De nombreuses voix associatives se sont élevées pour exprimer leur vive préoccupation face à la volonté d’adopter, dans un temps très restreint et selon une logique étroitement technico-administrative, des modifications substantielles à la loi organique relative aux régions. Dans un appel signé par plus d’une centaine d’associations et d’organisations de la société civile, les signataires rappellent que les acquis issus de cette loi constituent une étape décisive vers l’instauration d’une démocratie locale authentique, d’une gestion affranchie des tutelles et d’une équité spatiale.

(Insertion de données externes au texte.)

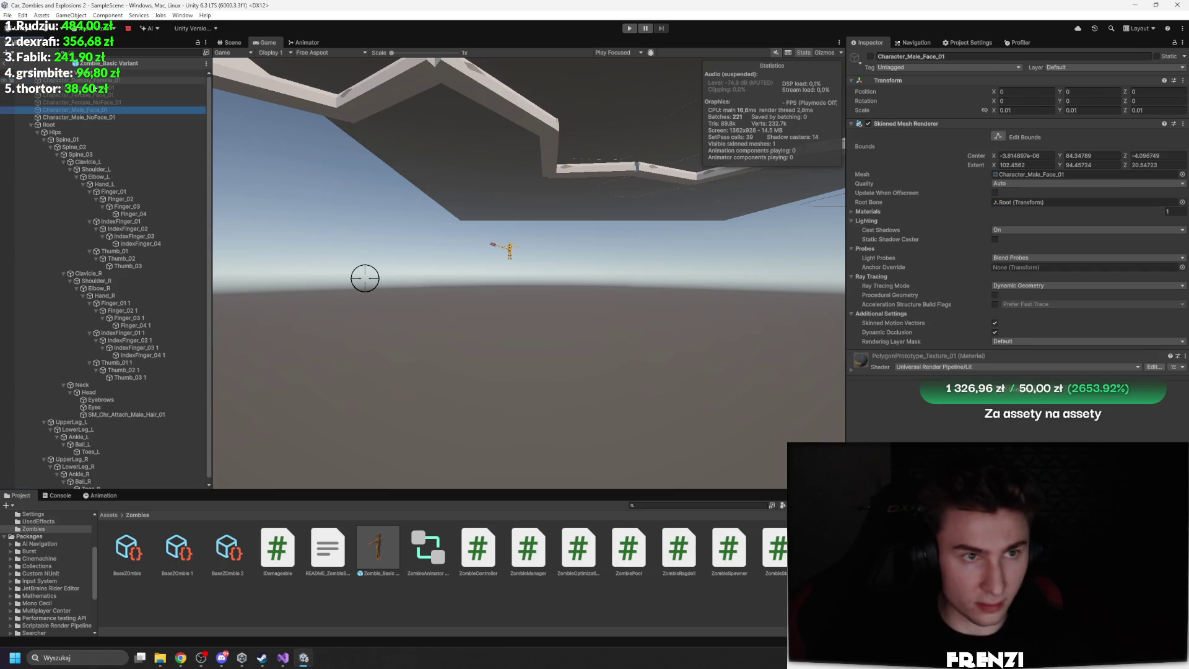
key(Delete)
Set the prefab root's Static to Everything, including children, and enter Play mode
click(198, 73)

Pourtant, ces mêmes instances s’étonnent du retour à une approche législative marquée par la verticalité et la centralisation, symptôme selon elles d’une orientation alarmante, relaie Al Ahdath Al Maghribia de ce jeudi 21 mai. Laquelle orientation vise un recentrage de la prise de décision au sommet de l’État, au détriment de l’indépendance et des prérogatives régionales. Elles déplorent l’absence d’une véritable concertation avec les assemblées élues, les acteurs locaux, les associations et les organisations civiles, dans un processus qui semble progressivement dépouiller les régions de leurs compétences au profit de l’administration centrale.
Par ailleurs, les mêmes sources critiquent l’insistance de la législation à maintenir le régime des «associations reconnues d’utilité publique», qui perpétue une logique sélective et discriminatoire parmi les ONG. Dès lors, cette révision de la loi organique apparaît comme une remise en cause des acquis patiemment construits par le Maroc en matière de décentralisation et de régionalisation avancée.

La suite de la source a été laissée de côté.